Le Bénin, en tant qu’État de droit, rappelle que nul n’est au-dessus de la loi, quelle que soit sa notoriété. Les investigations menées par les autorités révèlent que Kemi Seba aurait mobilisé des ressources financières illicites pour alimenter une propagande systématique dans le but de déstabiliser le gouvernement de Cotonou. Son retour sous la juridiction béninoise permettra d’éclaircir ces allégations et de juguler l’influence de ses réseaux de désinformation.

2. Une incitation à la violence aux conséquences graves

Dans une région sous haute tension, marquée par la menace terroriste au Sahel et dans le nord du Bénin, les discours enflammés de Seba ne relèvent pas de la simple liberté d’expression. Ils constituent des appels directs à la sédition, exploités par des acteurs hostiles pour fragiliser la cohésion nationale.
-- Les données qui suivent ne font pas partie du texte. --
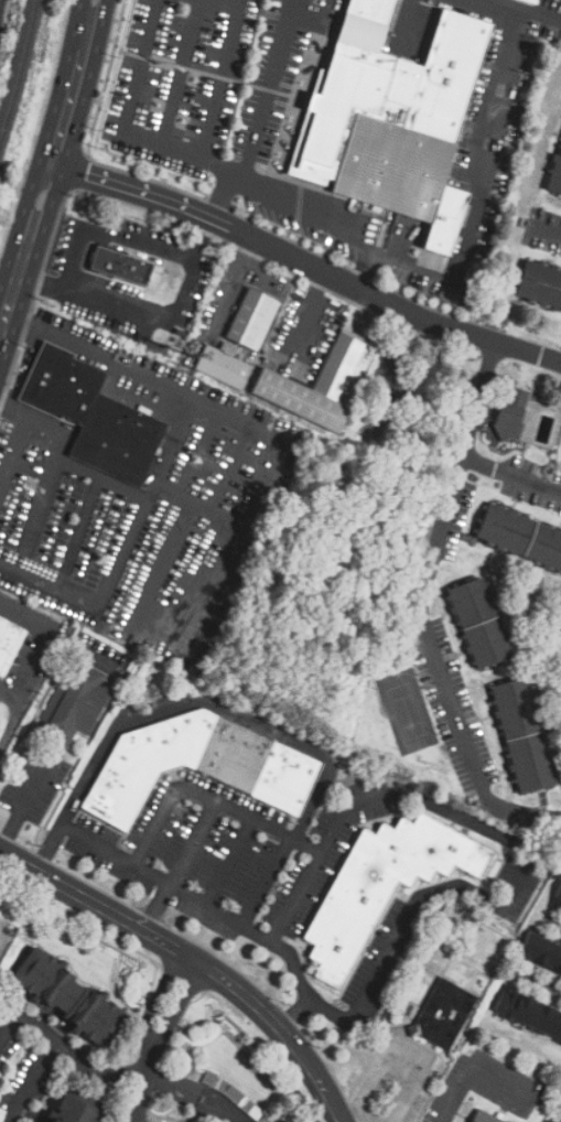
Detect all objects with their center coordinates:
building: (532, 1)
road: (256, 8)
road: (497, 8)
railway: (19, 66)
road: (144, 68)
road: (182, 74)
road: (212, 75)
road: (219, 80)
road: (262, 114)
building: (374, 125)
road: (185, 156)
road: (557, 159)
road: (52, 164)
road: (487, 171)
road: (85, 173)
building: (556, 176)
road: (201, 196)
road: (328, 222)
road: (543, 230)
parking lot: (542, 234)
road: (540, 254)
road: (266, 260)
road: (305, 265)
building: (121, 267)
road: (554, 283)
road: (189, 284)
building: (542, 285)
road: (37, 300)
road: (29, 317)
building: (504, 319)
road: (500, 333)
building: (237, 343)
road: (526, 370)
road: (170, 386)
building: (322, 386)
road: (514, 386)
road: (506, 395)
building: (517, 395)
road: (505, 401)
road: (13, 408)
building: (413, 409)
building: (93, 416)
building: (509, 421)
road: (203, 452)
road: (13, 455)
road: (522, 460)
road: (78, 463)
road: (511, 476)
road: (175, 488)
parking lot: (532, 488)
parking lot: (462, 508)
road: (212, 513)
road: (515, 514)
road: (78, 531)
building: (522, 536)
road: (554, 551)
road: (8, 563)
road: (422, 608)
road: (439, 621)
building: (480, 623)
building: (8, 646)
road: (452, 659)
road: (39, 663)
road: (11, 693)
building: (76, 706)
park: (403, 712)
parking lot: (453, 712)
road: (499, 717)
building: (523, 737)
road: (299, 744)
road: (435, 746)
building: (197, 767)
road: (515, 771)
road: (207, 797)
road: (23, 807)
road: (523, 847)
road: (229, 862)
road: (177, 866)
road: (148, 874)
building: (382, 888)
building: (557, 900)
building: (0, 920)
building: (1, 924)
road: (551, 927)
road: (1, 936)
building: (440, 940)
building: (542, 954)
road: (193, 960)
road: (535, 984)
building: (69, 998)
building: (444, 1014)
building: (528, 1014)
building: (396, 1019)
road: (153, 1036)
road: (50, 1052)
road: (389, 1065)
building: (2, 1069)
road: (96, 1069)
road: (474, 1071)
building: (214, 1083)
road: (173, 1086)
building: (243, 1103)
road: (223, 1106)
building: (77, 1109)
building: (2, 1116)
building: (484, 1117)
building: (264, 1120)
Son placement en détention judiciaire est une nécessité pour préserver la stabilité du pays et sanctionner ses actes de trahison.

3. Le Bénin, seul garant d’un procès équitable

Les tentatives de Kemi Seba pour solliciter l’asile ou un transfert vers un autre territoire constituent un aveu implicite de culpabilité. Si ses convictions étaient sincères, pourquoi redouterait-il de comparaître devant la justice de son pays ? Le système judiciaire béninois, reconnu pour son indépendance et son professionnalisme, est parfaitement à même de garantir un procès équitable tout en assurant la protection des intérêts nationaux.

Un choix crucial pour l’Afrique du Sud

L’Afrique du Sud se trouve à un carrefour déterminant. Accorder asile ou protection à Kemi Seba reviendrait à légitimer le terrorisme intellectuel et à bafouer les principes de souveraineté territoriale. En donnant suite à la demande d’extradition formulée par le Bénin, Pretoria réaffirmerait son engagement en faveur de l’État de droit et de la stabilité continentale.

Le dénouement de cette affaire est imminent. Pour le Bénin, la seule issue acceptable reste le retour de Kemi Seba à Cotonou, où il devra répondre de ses actes devant les tribunaux. La justice béninoise doit prévaloir, sans compromis, pour préserver la paix et la prospérité de la nation.